What the task requires: Transcribe the data underneath exactly. No images belong in your version.

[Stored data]
________________________________________
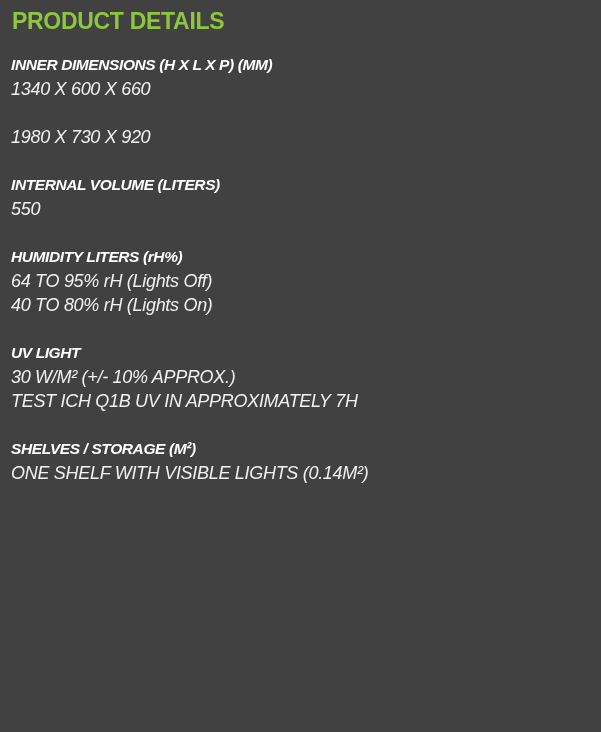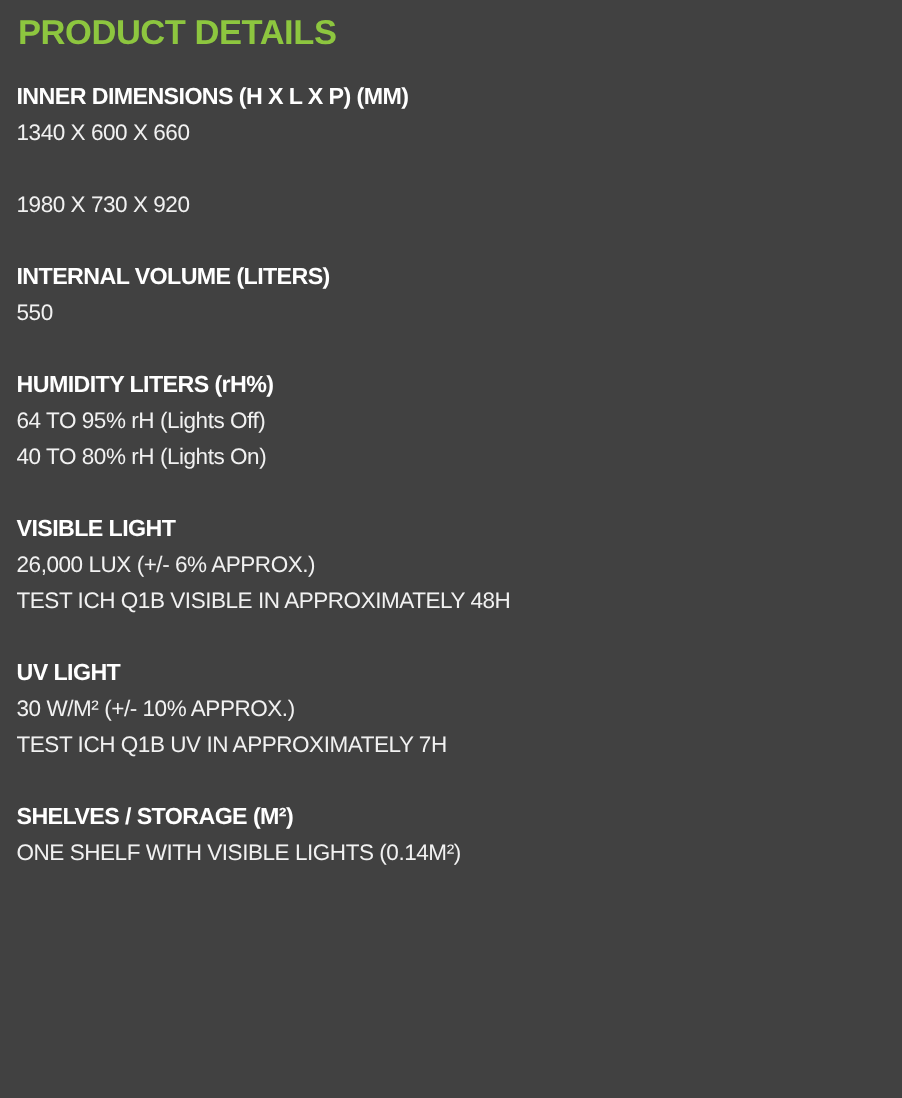--- a/index.html
+++ b/index.html
@@ -24,31 +24,32 @@
   .title {
     color: var(--title-green, #8DC63F);
     font-size: 23px;
     font-weight: 700;
     line-height: 26px;
     letter-spacing: -0.3px;
     margin: 2px 0 19px 1px;
   }
   .spec-section {
     margin-bottom: 24px;
+    font-style: italic;
   }
   .spec-heading {
     color: var(--heading-text, #FFFFFF);
     font-size: 15.5px;
     font-weight: 700;
     line-height: 24px;
     letter-spacing: -0.4px;
   }
   .spec-line {
     color: var(--value-text, #F1F1F1);
-    font-size: 15px;
+    font-size: 18px;
     font-weight: 400;
     line-height: 24px;
     letter-spacing: -0.3px;
   }
 </style>
 </head>
 <body>
 
 <div class="panel">
   <h1 class="title">PRODUCT DETAILS</h1>
@@ -75,27 +76,20 @@
 
 
   <section class="spec-section">
     <div class="spec-heading">HUMIDITY LITERS (rH%)</div>
     <div class="spec-lines">
           <div class="spec-line">64 TO 95% rH (Lights Off)</div>
           <div class="spec-line">40 TO 80% rH (Lights On)</div>
         </div>
   </section>
 
-  <section class="spec-section">
-    <div class="spec-heading">VISIBLE LIGHT</div>
-    <div class="spec-lines">
-          <div class="spec-line">26,000 LUX (+/- 6% APPROX.)</div>
-          <div class="spec-line">TEST ICH Q1B VISIBLE IN APPROXIMATELY 48H</div>
-        </div>
-  </section>
 
   <section class="spec-section">
     <div class="spec-heading">UV LIGHT</div>
     <div class="spec-lines">
           <div class="spec-line">30 W/M² (+/- 10% APPROX.)</div>
           <div class="spec-line">TEST ICH Q1B UV IN APPROXIMATELY 7H</div>
         </div>
   </section>
 
   <section class="spec-section">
________________________________________
Answer for this exercise:
--- a/index.html
+++ b/index.html
@@ -24,31 +24,32 @@
   .title {
     color: var(--title-green, #8DC63F);
     font-size: 23px;
     font-weight: 700;
     line-height: 26px;
     letter-spacing: -0.3px;
     margin: 2px 0 19px 1px;
   }
   .spec-section {
     margin-bottom: 24px;
+    font-style: italic;
   }
   .spec-heading {
     color: var(--heading-text, #FFFFFF);
     font-size: 15.5px;
     font-weight: 700;
     line-height: 24px;
     letter-spacing: -0.4px;
   }
   .spec-line {
     color: var(--value-text, #F1F1F1);
-    font-size: 15px;
+    font-size: 18px;
     font-weight: 400;
     line-height: 24px;
     letter-spacing: -0.3px;
   }
 </style>
 </head>
 <body>
 
 <div class="panel">
   <h1 class="title">PRODUCT DETAILS</h1>
@@ -75,27 +76,20 @@
 
 
   <section class="spec-section">
     <div class="spec-heading">HUMIDITY LITERS (rH%)</div>
     <div class="spec-lines">
           <div class="spec-line">64 TO 95% rH (Lights Off)</div>
           <div class="spec-line">40 TO 80% rH (Lights On)</div>
         </div>
   </section>
 
-  <section class="spec-section">
-    <div class="spec-heading">VISIBLE LIGHT</div>
-    <div class="spec-lines">
-          <div class="spec-line">26,000 LUX (+/- 6% APPROX.)</div>
-          <div class="spec-line">TEST ICH Q1B VISIBLE IN APPROXIMATELY 48H</div>
-        </div>
-  </section>
 
   <section class="spec-section">
     <div class="spec-heading">UV LIGHT</div>
     <div class="spec-lines">
           <div class="spec-line">30 W/M² (+/- 10% APPROX.)</div>
           <div class="spec-line">TEST ICH Q1B UV IN APPROXIMATELY 7H</div>
         </div>
   </section>
 
   <section class="spec-section">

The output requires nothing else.